Material provided section start

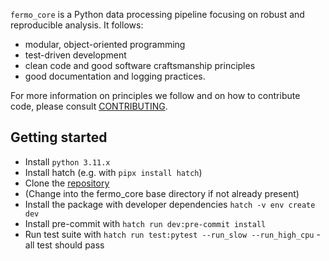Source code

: `fermo_core` is a Python data processing pipeline focusing on robust and reproducible analysis. It follows:

- modular, object-oriented programming
- test-driven development 
- clean code and good software craftsmanship principles
- good documentation and logging practices.

For more information on principles we follow and on how to contribute code, please consult [CONTRIBUTING](https://github.com/mmzdouc/fermo_core/blob/main/CONTRIBUTING.md).

## Getting started

- Install `python 3.11.x`
- Install hatch (e.g. with `pipx install hatch`)
- Clone the [repository](https://github.com/mmzdouc/fermo_core)
- (Change into the fermo_core base directory if not already present) 
- Install the package with developer dependencies `hatch -v env create dev`
- Install pre-commit with `hatch run dev:pre-commit install`
- Run test suite with `hatch run test:pytest --run_slow --run_high_cpu` - all test should pass
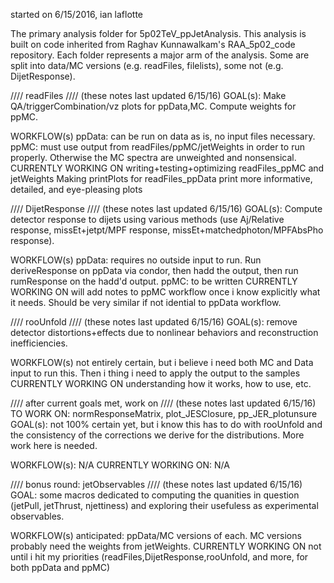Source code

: started on 6/15/2016, ian laflotte

The primary analysis folder for 5p02TeV_ppJetAnalysis. This analysis is built on code inherited from Raghav Kunnawalkam's RAA_5p02_code repository. Each folder represents a major arm of the analysis. Some are split into data/MC versions (e.g. readFiles, filelists), some not (e.g. DijetResponse).


//// readFiles //// (these notes last updated 6/15/16)
GOAL(s): Make QA/triggerCombination/vz plots for ppData,MC. Compute weights for ppMC.

WORKFLOW(s)
ppData: can be run on data as is, no input files necessary.
ppMC: must use output from readFiles/ppMC/jetWeights in order to run properly. Otherwise the MC spectra are unweighted and nonsensical.
CURRENTLY WORKING ON
writing+testing+optimizing readFiles_ppMC and jetWeights
Making printPlots for readFiles_ppData print more informative, detailed, and eye-pleasing plots


//// DijetResponse //// (these notes last updated 6/15/16)
GOAL(s): Compute detector response to dijets using various methods (use Aj/Relative response, missEt+jetpt/MPF response, missEt+matchedphoton/MPFAbsPho response).

WORKFLOW(s)
ppData: requires no outside input to run. Run deriveResponse on ppData via condor, then hadd the output, then run rumResponse on the hadd'd output.
ppMC: to be written
CURRENTLY WORKING ON
will add notes to ppMC workflow once i know explicitly what it needs. Should be very similar if not idential to ppData workflow.


//// rooUnfold //// (these notes last updated 6/15/16)
GOAL(s): remove detector distortions+effects due to nonlinear behaviors and reconstruction inefficiencies. 

WORKFLOW(s)
not entirely certain, but i believe i need both MC and Data input to run this. Then i thing i need to apply the output to the samples
CURRENTLY WORKING ON
understanding how it works, how to use, etc.

//// after current goals met, work on //// (these notes last updated 6/15/16)
TO WORK ON: normResponseMatrix, plot_JESClosure, pp_JER_plotunsure
GOAL(s): not 100% certain yet, but i know this has to do with rooUnfold and the consistency of the corrections we derive for the distributions. More work here is needed.
 
WORKFLOW(s): 
N/A
CURRENTLY WORKING ON:
N/A


//// bonus round: jetObservables //// (these notes last updated 6/15/16)
GOAL: some macros dedicated to computing the quanities in question (jetPull, jetThrust, njettiness) and exploring their usefuless as experimental observables. 

WORKFLOW(s)
anticipated: ppData/MC versions of each. MC versions probably need the weights from jetWeights.
CURRENTLY WORKING ON
not until i hit my priorities (readFiles,DijetResponse,rooUnfold, and more, for both ppData and ppMC)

Material provided section end

Work to be completed »
Copy the source text of all the data above line for line, without any changes, and leave the pictures out of your answer.

Expected output »
Source code

: `fermo_core` is a Python data processing pipeline focusing on robust and reproducible analysis. It follows:

- modular, object-oriented programming
- test-driven development 
- clean code and good software craftsmanship principles
- good documentation and logging practices.

For more information on principles we follow and on how to contribute code, please consult [CONTRIBUTING](https://github.com/mmzdouc/fermo_core/blob/main/CONTRIBUTING.md).

## Getting started

- Install `python 3.11.x`
- Install hatch (e.g. with `pipx install hatch`)
- Clone the [repository](https://github.com/mmzdouc/fermo_core)
- (Change into the fermo_core base directory if not already present) 
- Install the package with developer dependencies `hatch -v env create dev`
- Install pre-commit with `hatch run dev:pre-commit install`
- Run test suite with `hatch run test:pytest --run_slow --run_high_cpu` - all test should pass
Source code

: started on 6/15/2016, ian laflotte

The primary analysis folder for 5p02TeV_ppJetAnalysis. This analysis is built on code inherited from Raghav Kunnawalkam's RAA_5p02_code repository. Each folder represents a major arm of the analysis. Some are split into data/MC versions (e.g. readFiles, filelists), some not (e.g. DijetResponse).


//// readFiles //// (these notes last updated 6/15/16)
GOAL(s): Make QA/triggerCombination/vz plots for ppData,MC. Compute weights for ppMC.

WORKFLOW(s)
ppData: can be run on data as is, no input files necessary.
ppMC: must use output from readFiles/ppMC/jetWeights in order to run properly. Otherwise the MC spectra are unweighted and nonsensical.
CURRENTLY WORKING ON
writing+testing+optimizing readFiles_ppMC and jetWeights
Making printPlots for readFiles_ppData print more informative, detailed, and eye-pleasing plots


//// DijetResponse //// (these notes last updated 6/15/16)
GOAL(s): Compute detector response to dijets using various methods (use Aj/Relative response, missEt+jetpt/MPF response, missEt+matchedphoton/MPFAbsPho response).

WORKFLOW(s)
ppData: requires no outside input to run. Run deriveResponse on ppData via condor, then hadd the output, then run rumResponse on the hadd'd output.
ppMC: to be written
CURRENTLY WORKING ON
will add notes to ppMC workflow once i know explicitly what it needs. Should be very similar if not idential to ppData workflow.


//// rooUnfold //// (these notes last updated 6/15/16)
GOAL(s): remove detector distortions+effects due to nonlinear behaviors and reconstruction inefficiencies. 

WORKFLOW(s)
not entirely certain, but i believe i need both MC and Data input to run this. Then i thing i need to apply the output to the samples
CURRENTLY WORKING ON
understanding how it works, how to use, etc.

//// after current goals met, work on //// (these notes last updated 6/15/16)
TO WORK ON: normResponseMatrix, plot_JESClosure, pp_JER_plotunsure
GOAL(s): not 100% certain yet, but i know this has to do with rooUnfold and the consistency of the corrections we derive for the distributions. More work here is needed.
 
WORKFLOW(s): 
N/A
CURRENTLY WORKING ON:
N/A


//// bonus round: jetObservables //// (these notes last updated 6/15/16)
GOAL: some macros dedicated to computing the quanities in question (jetPull, jetThrust, njettiness) and exploring their usefuless as experimental observables. 

WORKFLOW(s)
anticipated: ppData/MC versions of each. MC versions probably need the weights from jetWeights.
CURRENTLY WORKING ON
not until i hit my priorities (readFiles,DijetResponse,rooUnfold, and more, for both ppData and ppMC)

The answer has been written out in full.